Another prominent IGCC project, the Edwardsport Generating Station in Indiana being developed by Duke Energy Corporation (NYSE:DUK) (Charlotte, North Carolina), also has encountered significant controversy recently over rising project costs (as well as inappropriate communications between Duke executives and members of the Indiana Utility Regulatory Commission). The 630-megawatt (MW) Edwardsport IGCC project will cost an estimated $2.88 billion, at least $530 million more than initially planned. The project, which does not have carbon capture and sequestration capabilities, is under construction and is scheduled to begin commercial operations in 2012.
The absence of a national requirement for power plants to control emissions of carbon dioxide makes it harder to justify the added costs to build an IGCC project. IGCC projects that capture and sequester carbon dioxide emissions add another significant level of costs. In the absence of a national price on carbon dioxide emissions, and with the current state of the U.S. economy, IGCC developers face a particularly daunting set of challenges.
Initially proposed in 2004 as a 400-MW coal-fired power plant that would cost $600 million, Taylorville was subsequently upsized to a 770-MW IGCC, with a cost of $2.3 billion. The current proposed project would have had a generation capacity of 531 MW and a cost of $3.5 billion. Taylorville was scheduled to burn Illinois coal. The four-year construction period would have created a peak of 2,500 construction jobs, as well as hundreds of permanent operating jobs after the project entered commercial operation in 2015.
"You could spend billions of dollars putting new pollution control on 40- or 50-year old power plants, or you could build something new," Braudt told Industrial Info. "Coal-fired power plants will be quashed by the mercury rule that is coming from the Environmental Protection Agency."
The Tenaska spokesman noted that Dynegy Incorporated (NYSE:DYN) (Houston, Texas) recently decided to close its aging three-unit, 190-MW Vermilion Power Station in Oakwood, Illinois, citing uncompetitive fuel and fuel transportation costs. Vermilion units 1 and 2 burned coal and were built in the mid-1950s; the smaller Unit 3 burned fuel oil. All three Vermilion units are scheduled to be mothballed next month.
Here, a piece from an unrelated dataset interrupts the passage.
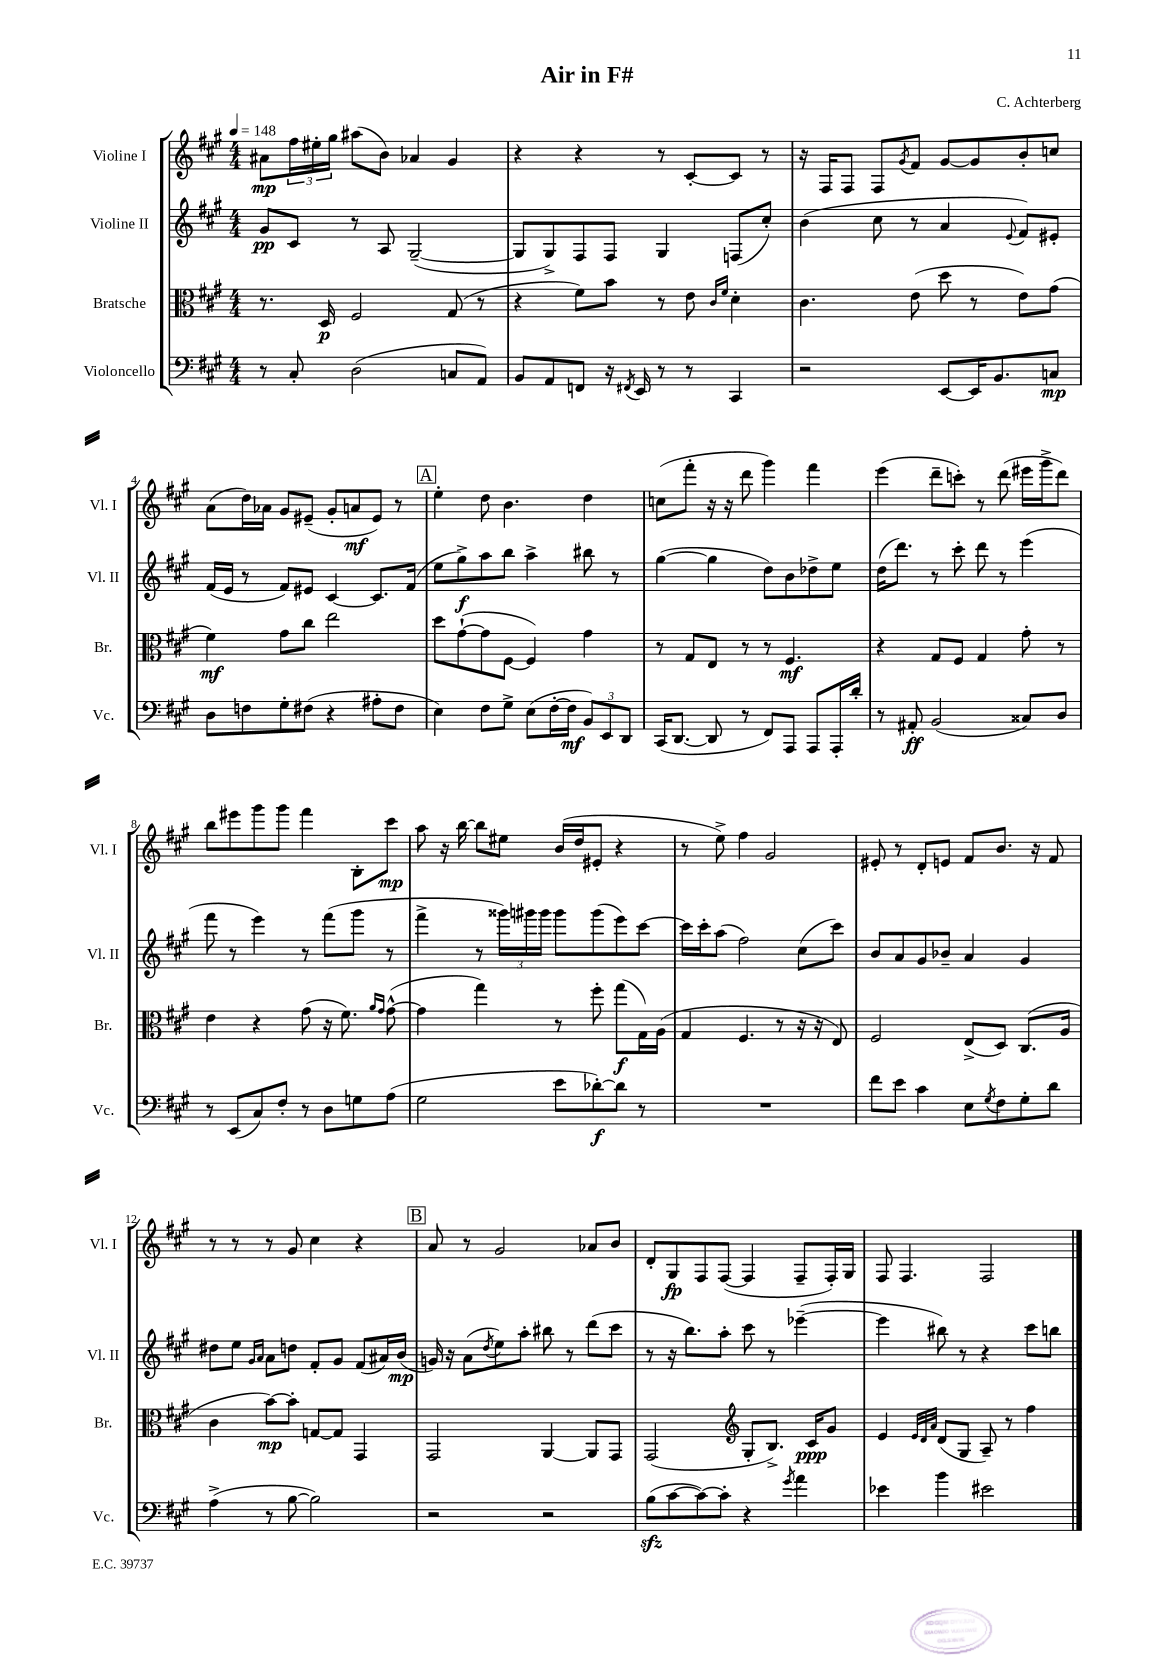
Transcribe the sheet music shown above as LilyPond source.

In an effort to secure legislative support for Taylorville, Tenaska had pledged to cover 66% of any cost overruns for Taylorville, and electric rates would not increase until the project entered commercial operation in 2015, Braudt said. He said there had been heavy lobbying against Taylorville by Exelon Corporation (NYSE:EXC) (Chicago, Illinois), which operates electric generation stations across the Midwest and a Chicago-based electric distribution utility, for the Illinois Senate's vote against Taylorville.